Written instruction |
Copy out word for word the lines in the entries from the line with "collector number: G.37" to the line with "locality: Los andes to Entre Rios", including both of those lines.
───── Raw data ─────
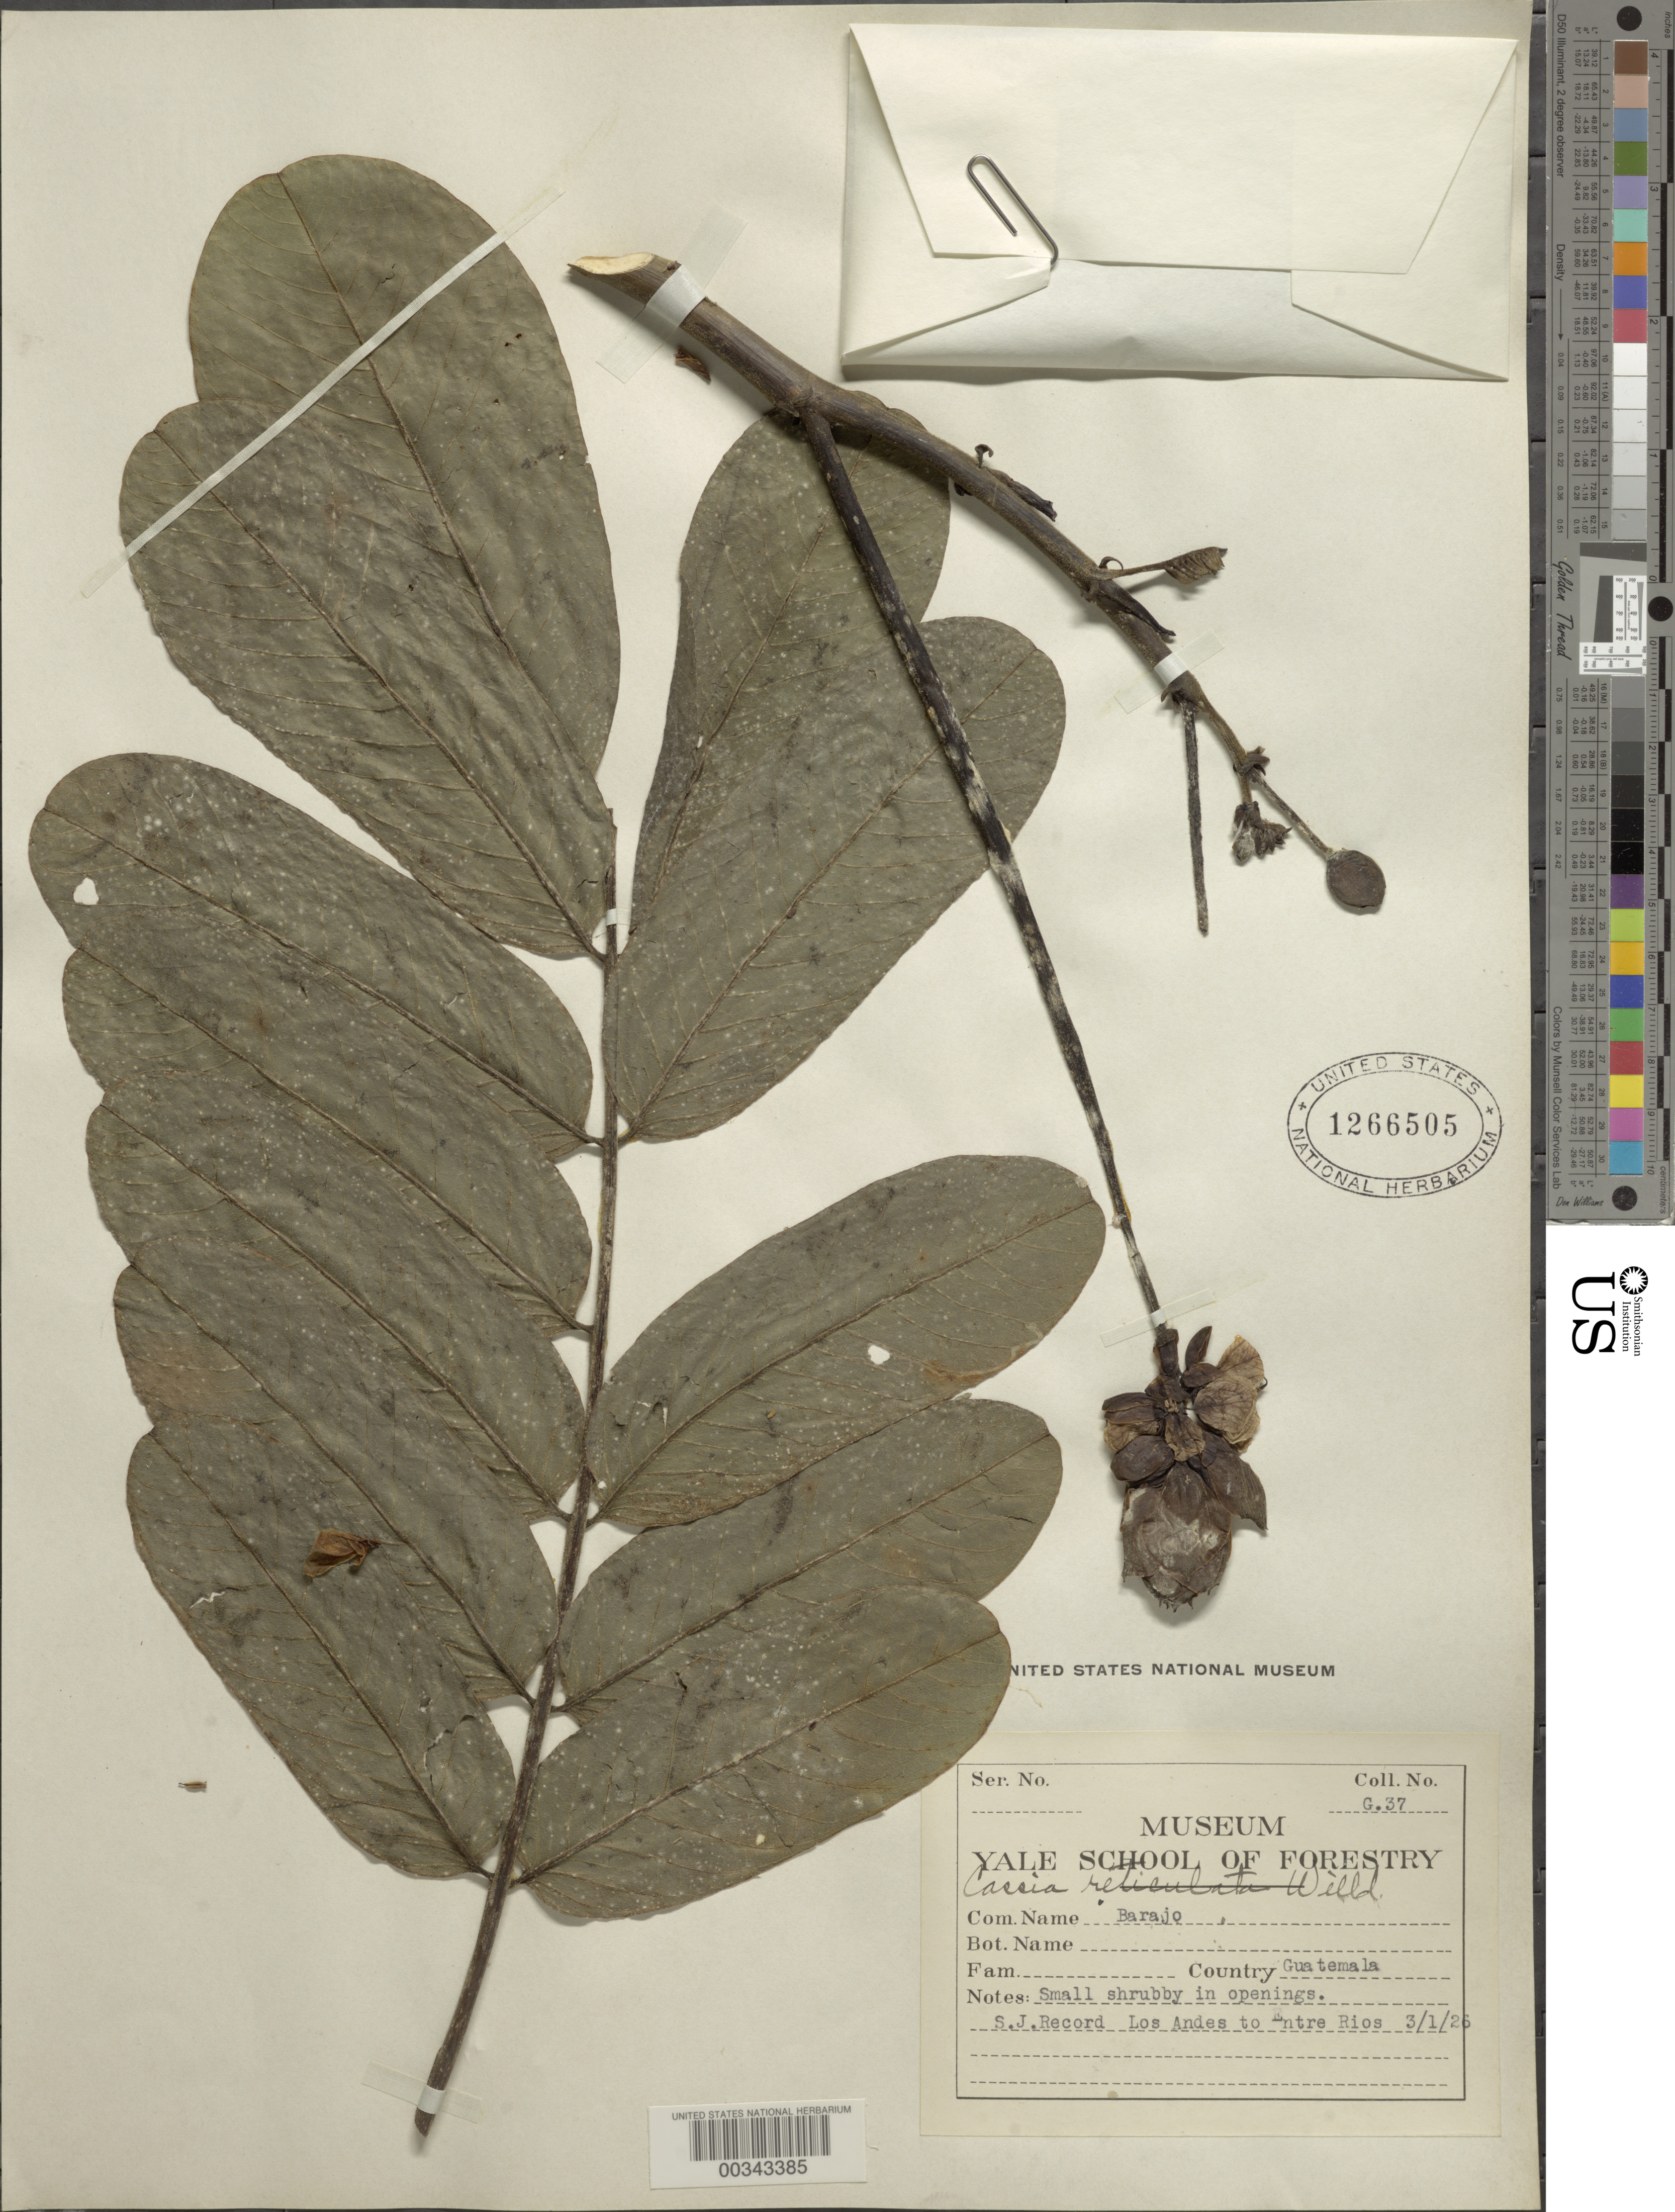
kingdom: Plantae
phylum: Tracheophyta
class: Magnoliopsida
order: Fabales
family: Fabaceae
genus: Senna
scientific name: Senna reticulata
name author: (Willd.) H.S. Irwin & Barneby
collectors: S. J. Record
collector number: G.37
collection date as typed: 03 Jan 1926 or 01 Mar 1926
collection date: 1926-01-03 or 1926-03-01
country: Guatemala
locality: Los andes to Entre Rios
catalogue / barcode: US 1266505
─────
───── Raw data ─────
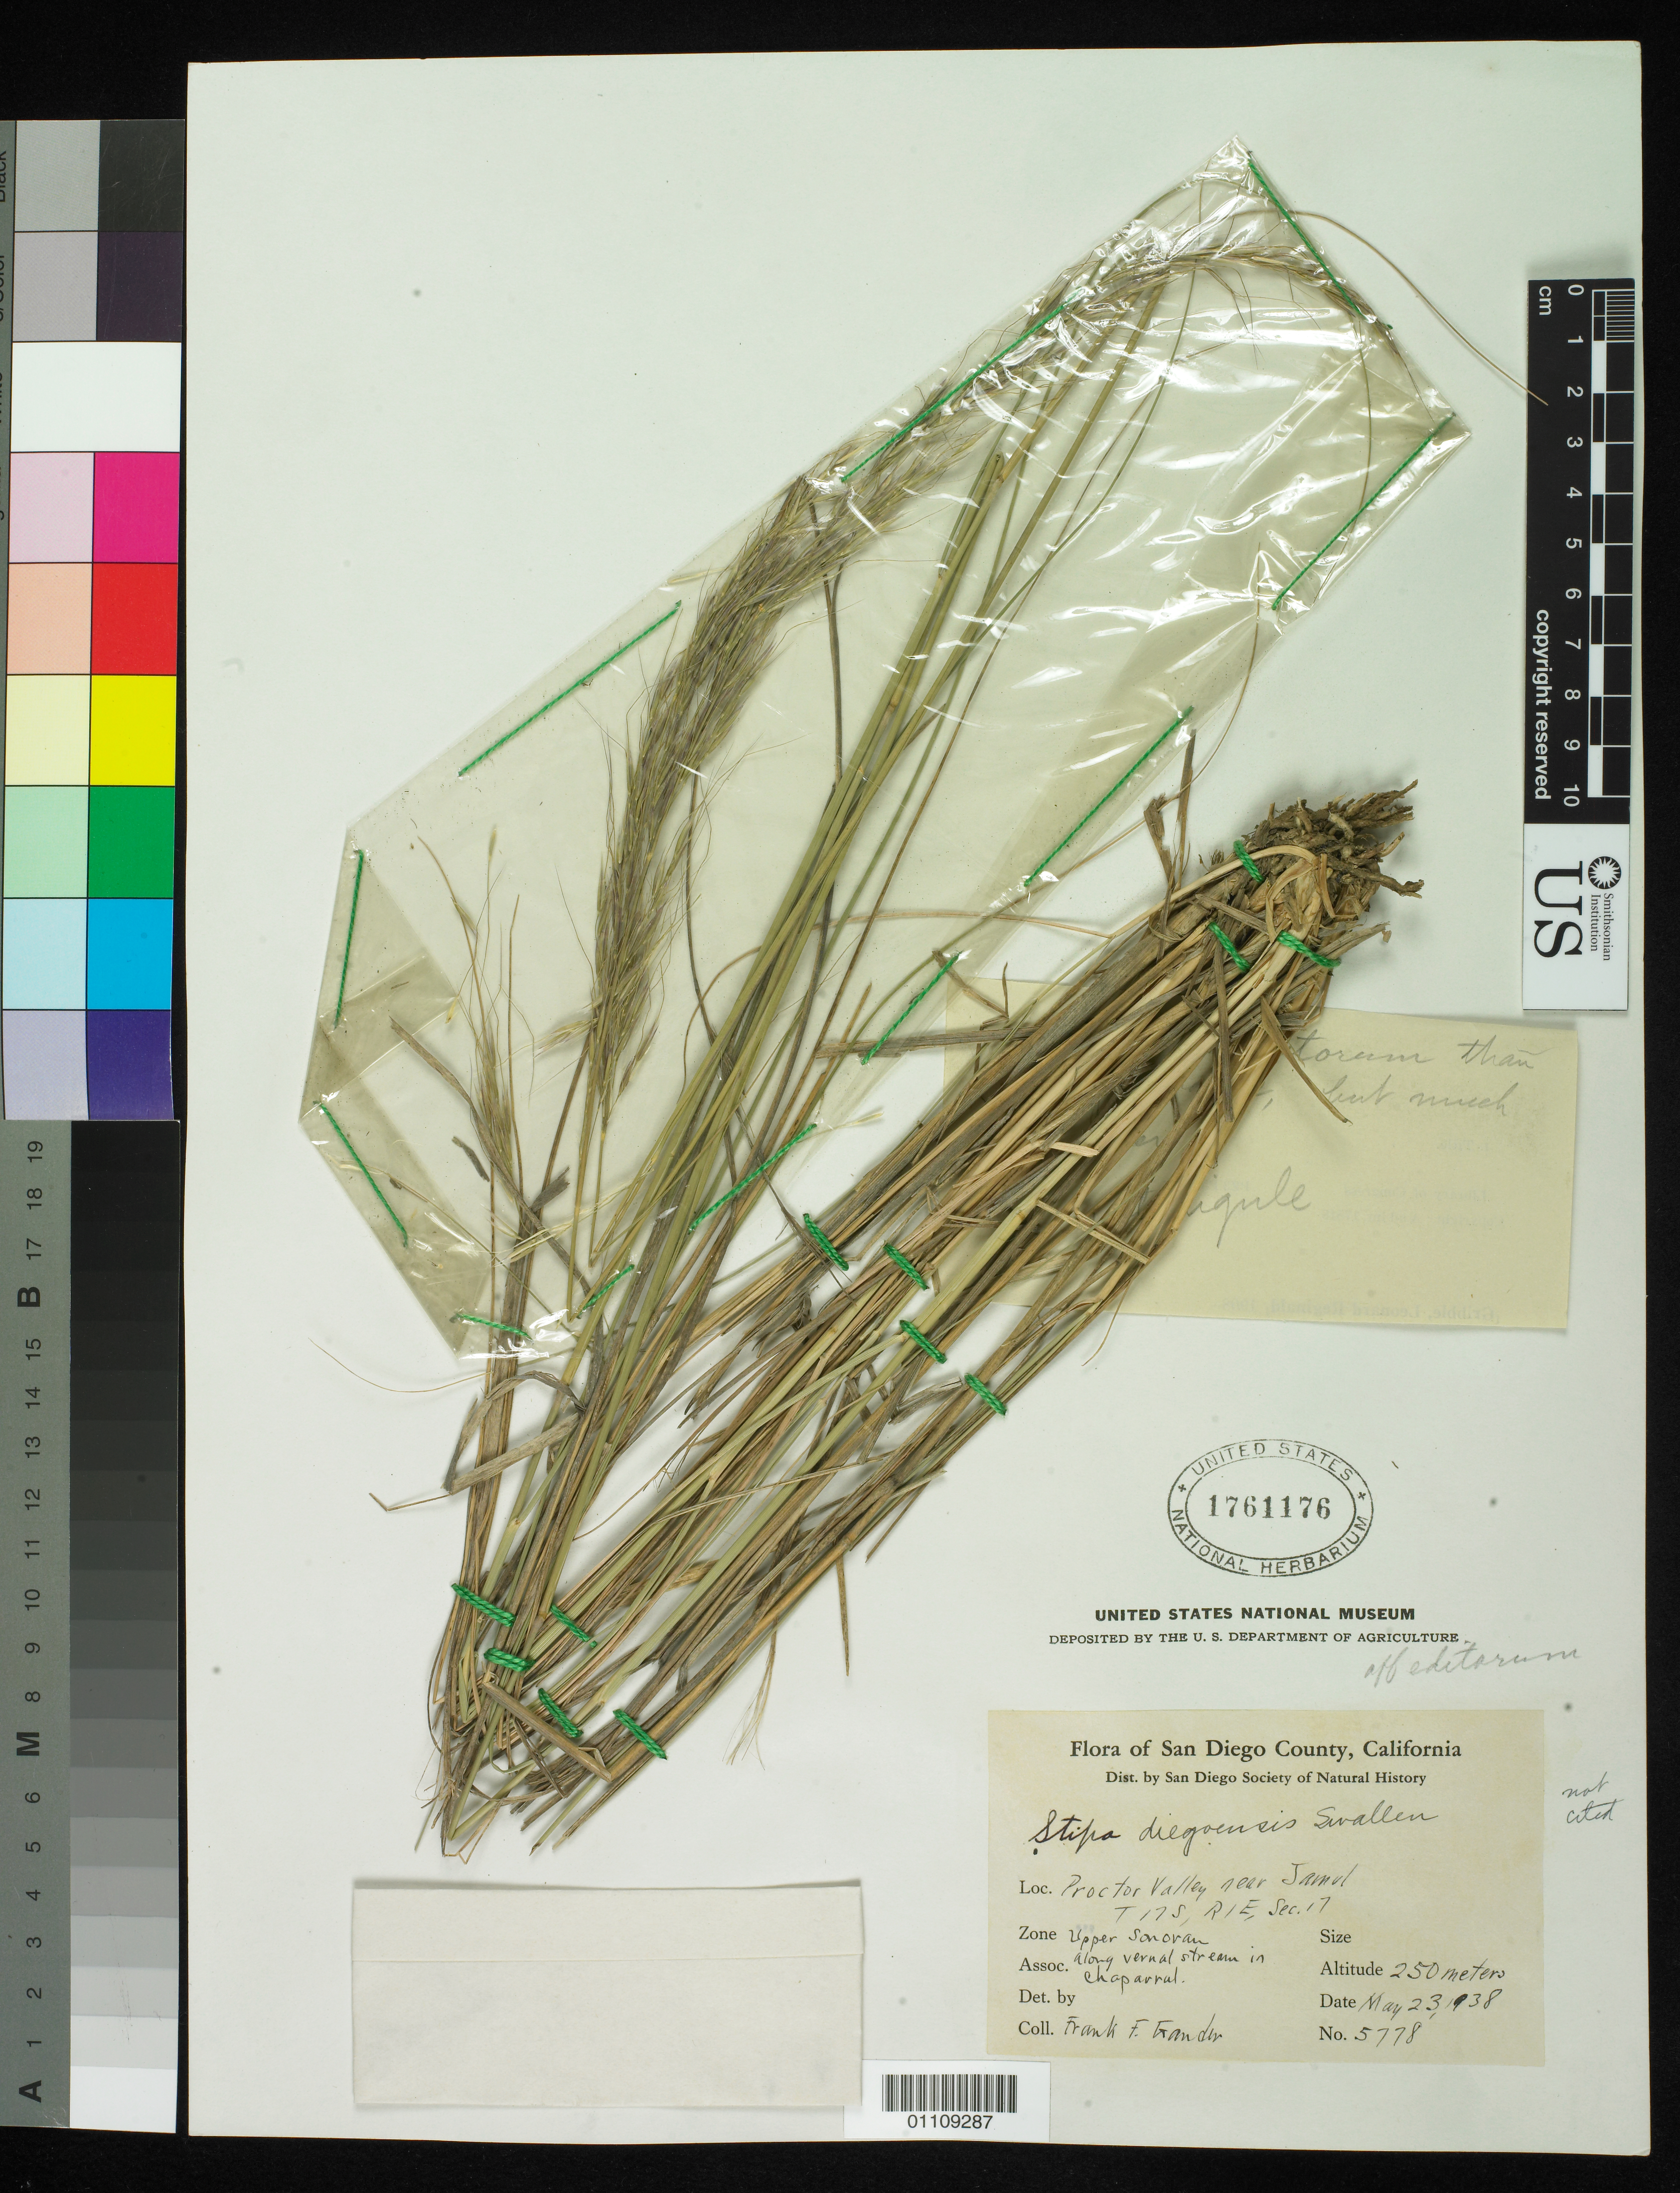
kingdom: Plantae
─────
Result of this task |
collector number: G.37
collection date as typed: 03 Jan 1926 or 01 Mar 1926
collection date: 1926-01-03 or 1926-03-01
country: Guatemala
locality: Los andes to Entre Rios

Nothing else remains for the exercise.